◆ **DIRECTIVE**:
Output every line of text in the rows below as a Markdown table with the columns "No." and "Text line", numbering the lines in order and skipping blank lines. Leave the pictures out of the answer.

(MATERIAL PROVIDED begins)

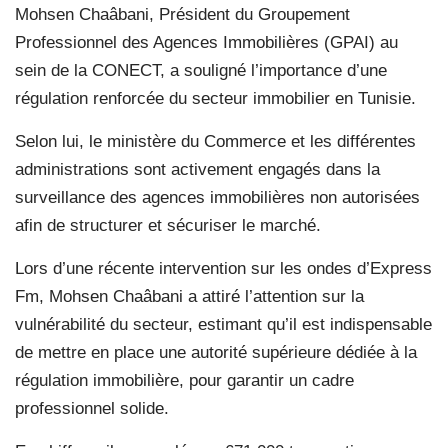
Mohsen Chaâbani, Président du Groupement
Professionnel des Agences Immobilières (GPAI) au
sein de la CONECT, a souligné l’importance d’une
régulation renforcée du secteur immobilier en Tunisie.
Selon lui, le ministère du Commerce et les différentes
administrations sont activement engagés dans la
surveillance des agences immobilières non autorisées
afin de structurer et sécuriser le marché.
Lors d’une récente intervention sur les ondes d’Express
Fm, Mohsen Chaâbani a attiré l’attention sur la
vulnérabilité du secteur, estimant qu’il est indispensable
de mettre en place une autorité supérieure dédiée à la
régulation immobilière, pour garantir un cadre
professionnel solide.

(MATERIAL PROVIDED ends)

◆ **SOLUTION FOR THIS EXERCISE**:
| No. | Text line |
|---|---|
| 1 | Mohsen Chaâbani, Président du Groupement |
| 2 | Professionnel des Agences Immobilières (GPAI) au |
| 3 | sein de la CONECT, a souligné l’importance d’une |
| 4 | régulation renforcée du secteur immobilier en Tunisie. |
| 5 | Selon lui, le ministère du Commerce et les différentes |
| 6 | administrations sont activement engagés dans la |
| 7 | surveillance des agences immobilières non autorisées |
| 8 | afin de structurer et sécuriser le marché. |
| 9 | Lors d’une récente intervention sur les ondes d’Express |
| 10 | Fm, Mohsen Chaâbani a attiré l’attention sur la |
| 11 | vulnérabilité du secteur, estimant qu’il est indispensable |
| 12 | de mettre en place une autorité supérieure dédiée à la |
| 13 | régulation immobilière, pour garantir un cadre |
| 14 | professionnel solide. |